Pictures paired with their source code
*** Block opens ***

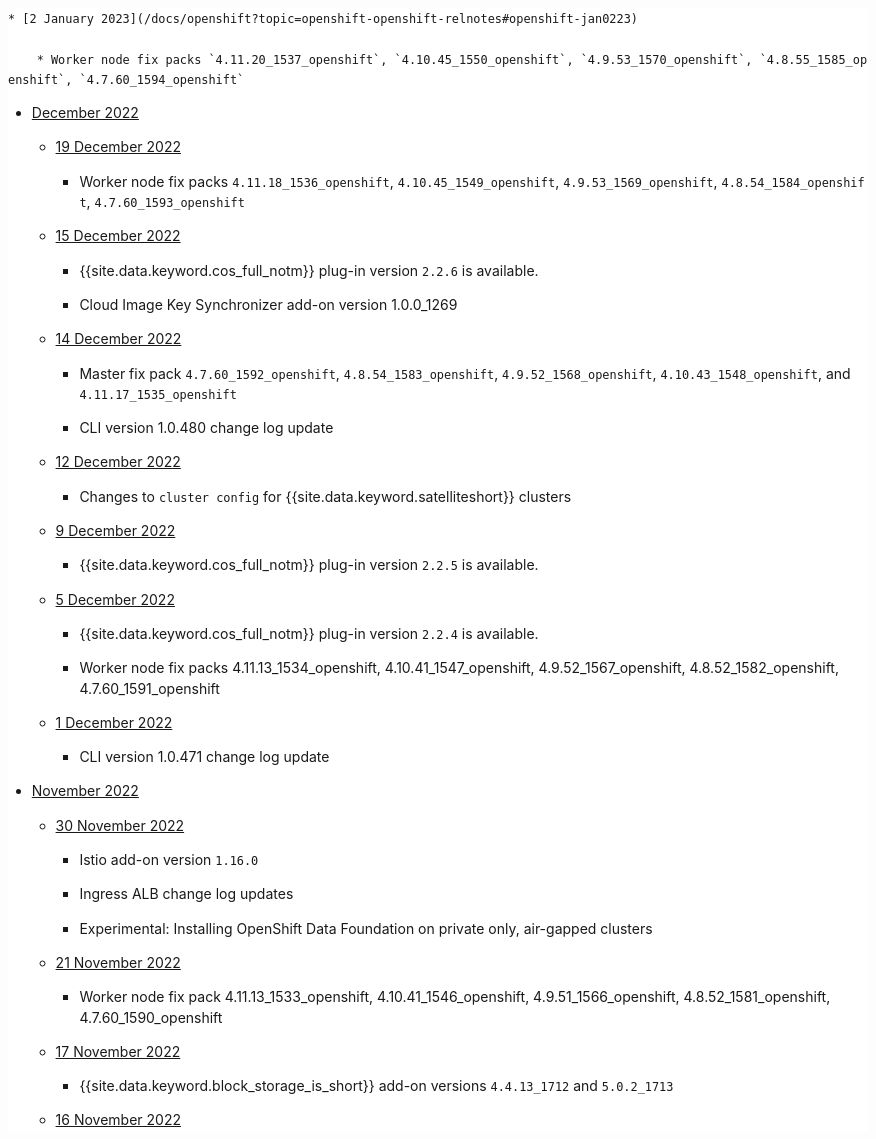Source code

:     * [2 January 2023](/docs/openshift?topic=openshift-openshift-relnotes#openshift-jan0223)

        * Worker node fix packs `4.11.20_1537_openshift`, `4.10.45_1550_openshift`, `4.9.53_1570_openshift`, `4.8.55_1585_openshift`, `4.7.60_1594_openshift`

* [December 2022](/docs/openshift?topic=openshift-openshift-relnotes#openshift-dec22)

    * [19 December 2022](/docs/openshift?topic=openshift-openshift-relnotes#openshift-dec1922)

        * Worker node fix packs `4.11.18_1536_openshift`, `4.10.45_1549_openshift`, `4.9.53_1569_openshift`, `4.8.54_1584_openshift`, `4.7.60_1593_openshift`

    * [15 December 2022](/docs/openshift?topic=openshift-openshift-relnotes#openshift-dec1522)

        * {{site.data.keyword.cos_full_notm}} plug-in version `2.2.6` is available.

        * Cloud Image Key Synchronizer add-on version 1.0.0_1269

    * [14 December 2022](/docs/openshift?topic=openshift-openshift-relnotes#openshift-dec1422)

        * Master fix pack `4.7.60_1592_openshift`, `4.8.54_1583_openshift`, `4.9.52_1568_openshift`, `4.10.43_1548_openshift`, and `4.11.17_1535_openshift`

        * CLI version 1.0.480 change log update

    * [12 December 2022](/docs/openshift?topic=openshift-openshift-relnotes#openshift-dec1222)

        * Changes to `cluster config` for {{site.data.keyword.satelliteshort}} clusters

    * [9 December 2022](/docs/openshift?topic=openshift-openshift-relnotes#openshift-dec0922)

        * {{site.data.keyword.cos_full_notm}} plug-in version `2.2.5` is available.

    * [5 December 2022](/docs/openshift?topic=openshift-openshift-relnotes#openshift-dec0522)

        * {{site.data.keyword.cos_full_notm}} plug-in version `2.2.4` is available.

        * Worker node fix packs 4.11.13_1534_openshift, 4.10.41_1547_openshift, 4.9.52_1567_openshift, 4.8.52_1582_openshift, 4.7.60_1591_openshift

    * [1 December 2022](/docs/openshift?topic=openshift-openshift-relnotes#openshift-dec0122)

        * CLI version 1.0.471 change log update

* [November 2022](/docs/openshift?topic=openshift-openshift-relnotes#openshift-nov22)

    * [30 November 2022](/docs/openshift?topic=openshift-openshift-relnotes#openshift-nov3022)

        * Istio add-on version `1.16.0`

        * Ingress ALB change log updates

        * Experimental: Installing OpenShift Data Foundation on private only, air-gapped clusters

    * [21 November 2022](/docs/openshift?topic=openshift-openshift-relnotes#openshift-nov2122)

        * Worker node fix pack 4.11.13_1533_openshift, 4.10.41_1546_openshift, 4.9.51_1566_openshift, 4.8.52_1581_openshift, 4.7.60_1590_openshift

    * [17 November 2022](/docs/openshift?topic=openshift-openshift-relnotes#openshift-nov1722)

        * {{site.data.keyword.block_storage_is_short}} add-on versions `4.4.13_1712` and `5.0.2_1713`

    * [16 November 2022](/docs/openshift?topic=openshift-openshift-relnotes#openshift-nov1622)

*** Block closes ***

Retype the lines from the start of the entries through the line containing "1.0.480 change log update", including both ends, and leave the pictures out of the answer.

- **Answer to this problem**
Source code

:     * [2 January 2023](/docs/openshift?topic=openshift-openshift-relnotes#openshift-jan0223)

        * Worker node fix packs `4.11.20_1537_openshift`, `4.10.45_1550_openshift`, `4.9.53_1570_openshift`, `4.8.55_1585_openshift`, `4.7.60_1594_openshift`

* [December 2022](/docs/openshift?topic=openshift-openshift-relnotes#openshift-dec22)

    * [19 December 2022](/docs/openshift?topic=openshift-openshift-relnotes#openshift-dec1922)

        * Worker node fix packs `4.11.18_1536_openshift`, `4.10.45_1549_openshift`, `4.9.53_1569_openshift`, `4.8.54_1584_openshift`, `4.7.60_1593_openshift`

    * [15 December 2022](/docs/openshift?topic=openshift-openshift-relnotes#openshift-dec1522)

        * {{site.data.keyword.cos_full_notm}} plug-in version `2.2.6` is available.

        * Cloud Image Key Synchronizer add-on version 1.0.0_1269

    * [14 December 2022](/docs/openshift?topic=openshift-openshift-relnotes#openshift-dec1422)

        * Master fix pack `4.7.60_1592_openshift`, `4.8.54_1583_openshift`, `4.9.52_1568_openshift`, `4.10.43_1548_openshift`, and `4.11.17_1535_openshift`

        * CLI version 1.0.480 change log update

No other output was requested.